Hm, that's a good point. Come to think of it, the standalone amp unit doesn't have any voltage regulation. So in addition to IMD the audio amp supply voltage instability may be causing the warble.

kenn wrote:
Regens are known to be hypersensitive to supply noise; you should probably banish any switching supply from your bench while developing... and I don't know why you'd even consider one for this sort of radio project.

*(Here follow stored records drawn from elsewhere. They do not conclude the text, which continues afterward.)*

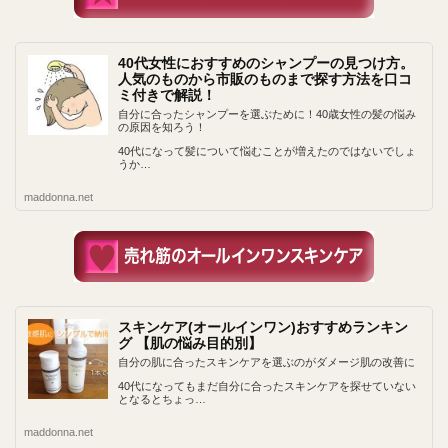
40代女性におすすめのシャンプーの見つけ方。
人気のものから市販のものまで探す方法を口コ
ミ付きで解説！
自分に合ったシャンプーを選ぶために！40歳女性の髪の悩み
の原因を知ろう！
40代になって髪について悩むことが増えたのではないでしょ
うか…
maddonna.net
スキンケア(オールインワン)おすすめランキン
グ 【肌の悩み目的別】
自分の肌に合ったスキンケアを選ぶのがダメージ肌の改善に
40代になってもまだ自分に合ったスキンケアを探せていない
となるとちょっ…
maddonna.net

Well, I have one around because I bought it to power my yet-unbuilt QRP CW transmitter kit (VXO), as the manual specifically showed a switching power supply being used in the construction photos. I was hoping I could use it for my receivers as well but am starting to understand the difficulties.

kenn wrote:
Re your requirement for stability - what's the final goal?

Two goals:

1) To determine if I need a superhet for on-air CW work, given my location and antenna. My finished receivers until now have been regens. One thing I read a while ago here on TheRadioBoard has been gnawing at the back of my mind though: the fact that a good DC or superhet receiver can hear signals inaudible on a regen due to the regen's higher noise. That bugs me, that a better receiver might hear more than my regens. So one goal is to build a superhet with reasonably modern specs for IMD, sensitivity, noise, etc., then to see if at my location and with my antenna I can actually hear any more signals with a good superhet than with my regens.

2) If the superhet is actually better, then to use it for on-air CW work. This mandates crystal-filter selectivity (both to reduce audible interference as well as to protect the sensitive IF strip) and sufficient VFO stability to prevent signals drifting out of the passband.

A third goal is, having gone through all the trouble of building a good superhet, I'd want to use the set for general coverage SW listening.

Your suggestion about a frequency counter is a good one for simplicity: Just live with VFO drift, and use the brain-locked-loop to bring it back on frequency.